The student news site of Kingwood Park High School

KP TIMES

The student news site of Kingwood Park High School

KP TIMES

Aeroscience classes focus on more than rockets

Seniors Mason Green and Brooks Laughlin look over their rocket before they launch it during aeroscience class in August.

Team members in aeroscience had little time to build their first rockets, let alone get to know each other. The groups had to work together for a successful launch on Aug. 18, revealing a key objective of the class: developing essential life skills. 

“Yeah we’re a science class, we’re super technical and blow stuff up, but it’s more about can you work in a team, can you communicate, can you manage a project, can you analyze, can you present?” aeroscience teacher Glenn Taylor said. “All of these are work skills, so it’s really a workforce development class. We just use rockets to teach that.”

With their rocket ready to launch, teacher Glenn Taylor gives final instructions to seniors Ryan Royall and Julia Dalton. (Jacob Valcarce)

Teams for each mission are randomly assigned by Taylor with a random number generator. This builds the concept of working with people you aren’t familiar with or don’t like, mirroring the environment of a real-life workplace. 

“I always tell them you’re going to go to work when you get out of high school and do you get to pick the person you get to work with? No!” Taylor said. 

On the second day of school, Taylor dumped a pile of materials onto his students’ desks and told them to build a rocket. He told them to not look up anything, and left them to work with no other instructions.
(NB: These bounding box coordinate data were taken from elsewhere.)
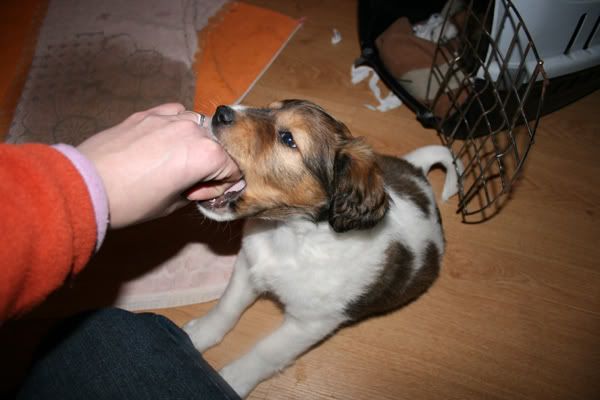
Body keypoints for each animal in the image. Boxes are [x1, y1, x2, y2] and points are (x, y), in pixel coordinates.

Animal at [184, 100, 461, 397]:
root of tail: (419, 175)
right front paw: (199, 334)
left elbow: (266, 352)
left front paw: (231, 380)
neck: (289, 236)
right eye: (268, 108)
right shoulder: (248, 267)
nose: (221, 111)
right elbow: (226, 307)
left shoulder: (310, 323)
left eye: (288, 139)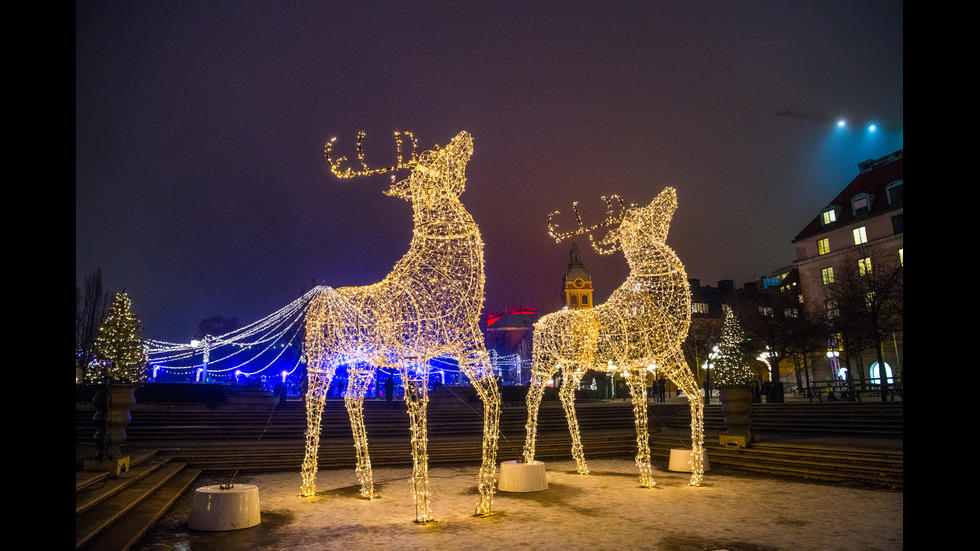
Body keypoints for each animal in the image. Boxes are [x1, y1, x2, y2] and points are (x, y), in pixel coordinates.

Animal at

The expectations for their rockets were at an all-time low: just get the rocket to launch. 

They had a week to work on the mission.

“So he kinda threw us in the dark, like we didn’t know anything about it, he just gave us the tools and we had to figure out what to do from there,” junior Holden Spears said, “It was like putting together pieces of a puzzle and figuring out what to do.”

A majority of the rockets were successful on launch day, with the exceptions of a few rockets that skewed to the side and one that only went an inch off the launch rail. 

After the launch, students immediately dove into building their second rocket, using pieces from the first one to improve the new build. 

“It was cool to see that everyone’s rockets actually launched because just launching off it was impressive,” junior David Luna said. “And I like that Mr. Taylor doesn’t really lecture and has such a unique way of teaching, telling us what to improve instead.”

Each mission Taylor assigns gets more challenging as the year goes on. Taylor loves how the structure of the class allows kids the freedom to explore and grow.

“If a student is going to have fun, they’re going to learn something,” Taylor said. “To me, that’s the biggest goal of all education. And if they are having fun and learning, they’re gonna be that much better in some facet of life.”